Tuesday, September 9, 2008

Tuesday Update

I was productive in my procrastinating this past weekend. I've completely reworked my query for EotF (again). It's shorter, but hopefully more clear. Outside eyes would be helpful.


When Marian isn't helping her mother with her herbalist trade, she retreats to the forest. The woods hold a secret for her alone, a crying voice that echoes her own loneliness. When the forest is targeted for lumber, Marian is determined to find a way to stop it. Unbeknownst to her, however, the mythical Fey have their own reason for saving the forest. They take matters into their own hands and burn the village to protect the spirit of their banished goddess. Furious at the loss of her mother and home, Marian unleashes a magic she didn't know she had. Her magic becomes the one way she can have control in her life.


The Fey seek the hope of their race, a woman of mixed blood who can initiate the return of their goddess before their magic dies. The Enchanters fear the Fey goddess and kill every female born with magic in order to prevent her return. Marian fits the description, but only wishes to study her magic in peace. Marian must choose to either save those who killed her mother or lose the magic that has defined her.


Emergence of the Fey is a 95,000 word work of fantasy. I have been a moderator and fantasy newsletter editor for over two years on Writing.com.


Thoughts? Suggestions?


  1. This sounds like a great story! I know how tough query-writing is, so i got out my virtual red pen to help :)

    Comments: as written, the sentence about the enchanters seems to have little to do with the main conflict(about whether Marian should help the Fey). it does up the ante for Marian, though (because they'd try to kill her, right?) so I'd find a way to connect the two problems more directly. Also the first couple of sentences could be condensed (that the mother is an herbalist doesn't seem important, and though the 'crying voice that echoes her own loneliness' is very pretty, it doesn't say much besides that Marian is lonely--which makes me wonder why she's lonely when she's got her mother?) Also it's redundant to tell us that the fey have their own reasons and then tell us that reason--i'd just tell the reason.

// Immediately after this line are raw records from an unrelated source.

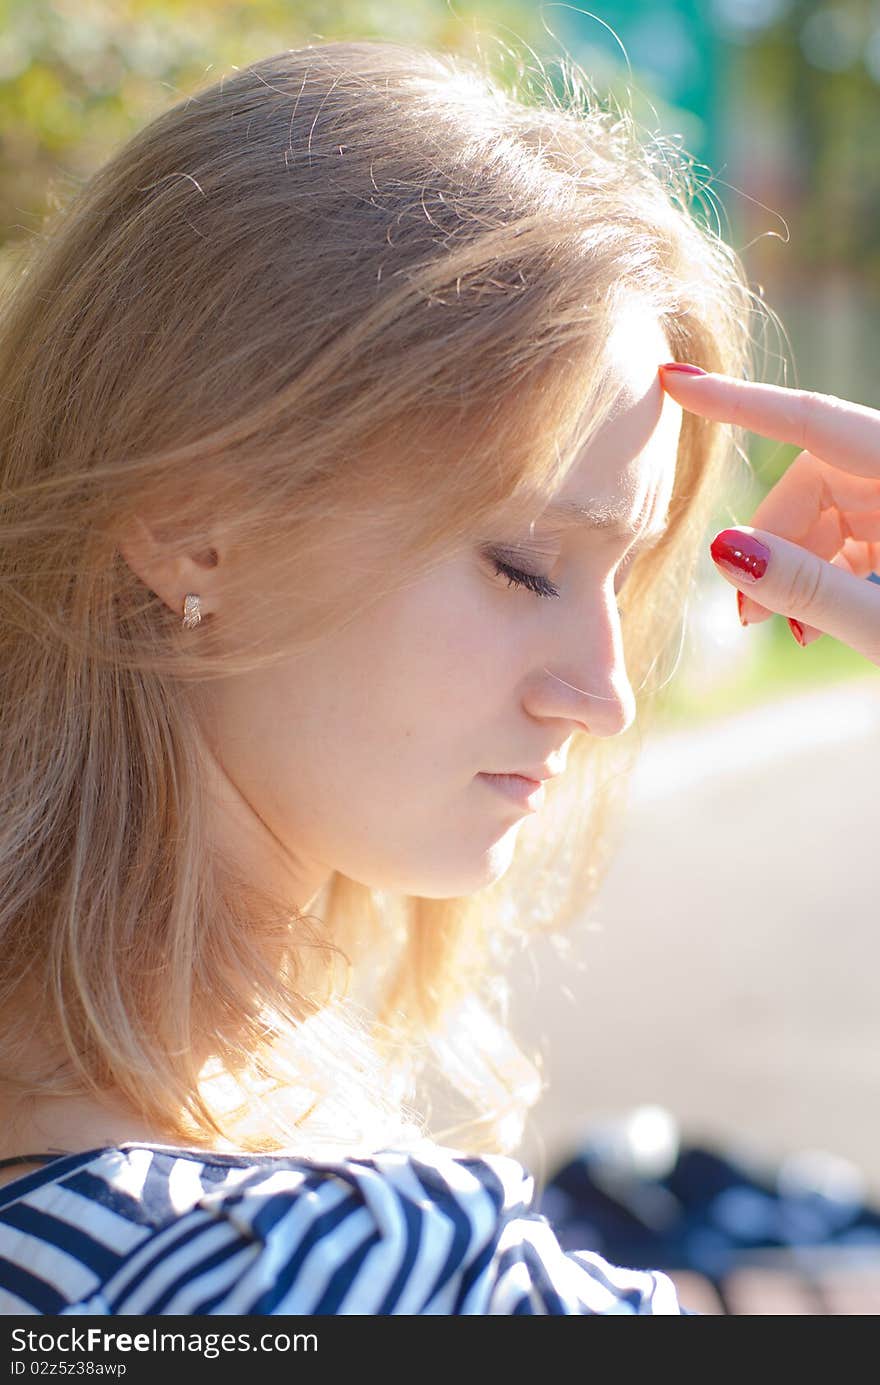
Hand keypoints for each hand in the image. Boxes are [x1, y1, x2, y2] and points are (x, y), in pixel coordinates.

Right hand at [658, 365, 879, 664]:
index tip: (677, 382)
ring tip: (784, 631)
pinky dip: (826, 572)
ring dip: (794, 564)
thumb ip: (803, 587)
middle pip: (816, 476)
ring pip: (830, 508)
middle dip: (771, 538)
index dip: (739, 404)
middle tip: (746, 613)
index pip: (814, 422)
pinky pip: (855, 532)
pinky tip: (815, 624)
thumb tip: (721, 547)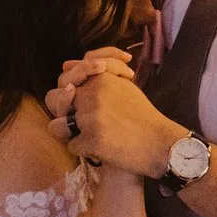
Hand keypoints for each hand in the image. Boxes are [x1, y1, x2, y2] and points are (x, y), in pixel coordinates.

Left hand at [47, 50, 181, 177]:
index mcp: (100, 78)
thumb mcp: (124, 87)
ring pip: (57, 126)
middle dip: (61, 111)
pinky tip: (97, 150)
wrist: (163, 143)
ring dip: (67, 134)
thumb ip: (98, 76)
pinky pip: (72, 146)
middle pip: (54, 100)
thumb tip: (68, 65)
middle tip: (76, 121)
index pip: (65, 76)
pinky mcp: (92, 140)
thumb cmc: (144, 116)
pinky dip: (83, 150)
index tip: (80, 99)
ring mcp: (91, 117)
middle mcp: (92, 94)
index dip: (67, 90)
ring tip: (84, 137)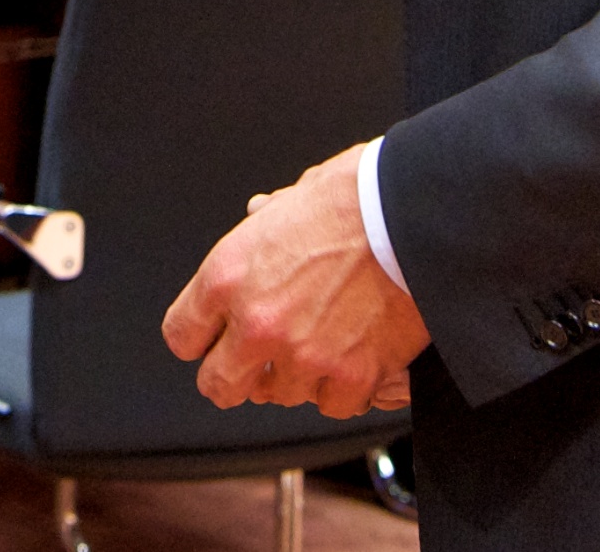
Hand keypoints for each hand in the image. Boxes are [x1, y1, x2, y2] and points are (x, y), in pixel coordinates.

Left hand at [163, 142, 426, 416]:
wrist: (417, 216)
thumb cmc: (361, 196)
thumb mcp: (295, 195)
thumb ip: (267, 219)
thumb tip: (260, 215)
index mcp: (229, 275)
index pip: (181, 335)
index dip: (199, 337)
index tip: (213, 338)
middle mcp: (258, 322)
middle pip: (218, 385)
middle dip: (235, 375)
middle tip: (256, 362)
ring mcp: (303, 355)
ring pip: (279, 395)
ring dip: (295, 375)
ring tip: (320, 344)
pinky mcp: (351, 377)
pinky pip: (331, 405)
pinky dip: (342, 387)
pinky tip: (353, 359)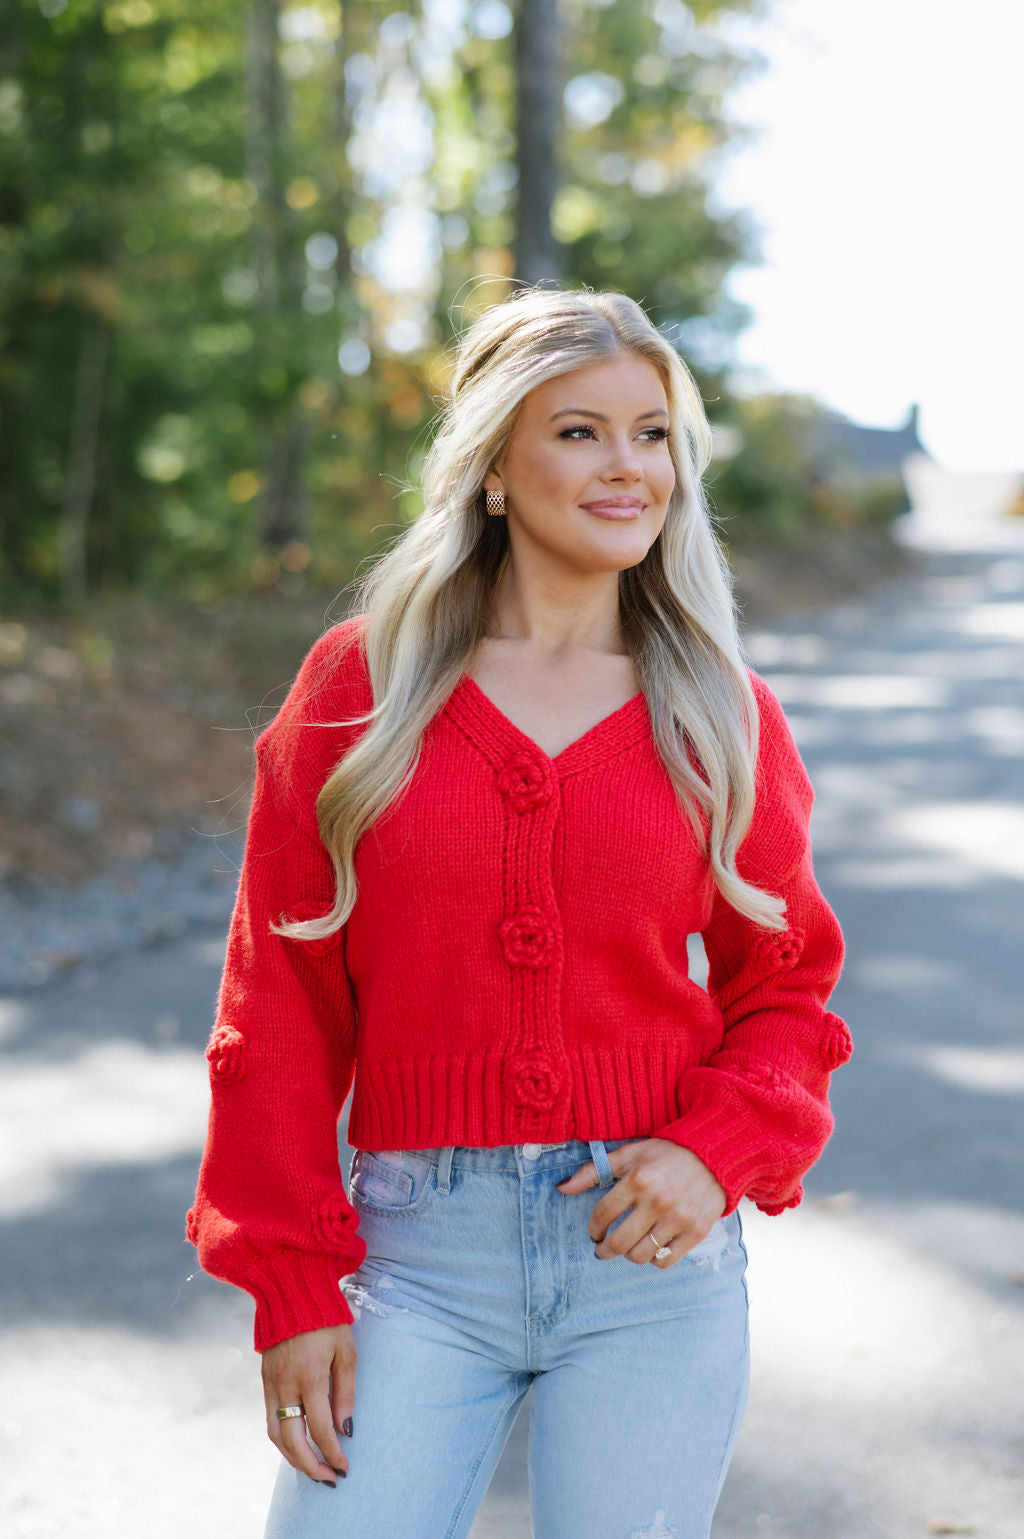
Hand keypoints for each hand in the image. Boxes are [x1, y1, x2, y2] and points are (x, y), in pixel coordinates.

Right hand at [261, 1324, 356, 1484]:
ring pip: (275, 1435)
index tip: (345, 1468)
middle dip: (311, 1466)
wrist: (291, 1293)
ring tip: (313, 1468)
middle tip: (329, 1479)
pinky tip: (298, 1444)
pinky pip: (270, 1419)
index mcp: (309, 1378)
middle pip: (292, 1441)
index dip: (333, 1453)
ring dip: (293, 1458)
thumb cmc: (327, 1321)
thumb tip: (344, 1429)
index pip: (320, 1430)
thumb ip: (345, 1391)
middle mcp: (285, 1386)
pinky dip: (282, 1438)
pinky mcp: (264, 1381)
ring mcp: (271, 1384)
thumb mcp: (346, 1351)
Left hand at [556, 1139, 726, 1266]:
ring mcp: (678, 1219)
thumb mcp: (630, 1153)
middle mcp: (657, 1201)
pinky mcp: (696, 1232)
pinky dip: (654, 1260)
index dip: (593, 1227)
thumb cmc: (667, 1153)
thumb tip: (562, 1188)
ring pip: (641, 1255)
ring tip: (628, 1248)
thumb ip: (594, 1171)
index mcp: (638, 1179)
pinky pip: (666, 1261)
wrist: (714, 1155)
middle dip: (604, 1250)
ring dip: (628, 1255)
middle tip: (603, 1249)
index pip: (603, 1215)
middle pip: (619, 1242)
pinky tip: (651, 1249)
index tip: (594, 1231)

    I took a stab at it (you're helping me procrastinate too!):

    When the forest near Marian's home is set to be destroyed for lumber, she struggles in vain to find a way to save her beloved refuge. The mythical and hidden Fey, who need the forest intact to protect their goddess, are more successful--they burn down Marian's village and all the lumber-seekers with it. Marian survives, but the loss of her family and home unleashes a (dangerous? unpredictable?) magic in her that she never knew she had.

    Years later (?), Marian is engrossed in studying the magic that has become her life when the Fey come to her for help. Because of her mixed blood, she is the only one who can ___ (what precisely is she supposed to do to bring back the goddess of the Fey?). If she won't help them, she'll lose her magic (be more specific: will the Fey take it from her?). Marian must come to terms with her family's killers and evade the Enchanters--enemies of the Fey who will stop at nothing to thwart the return of the Fey goddess--or she'll lose not only her magic, but her life.

    Let me know what you think! You've got a cool story here. Maybe I'll be brave and post my own query :)

  2. I like some of the changes you made. Thanks for the feedback.

    Be brave! Post away!

  3. I loved your query critique over on Liana's blog!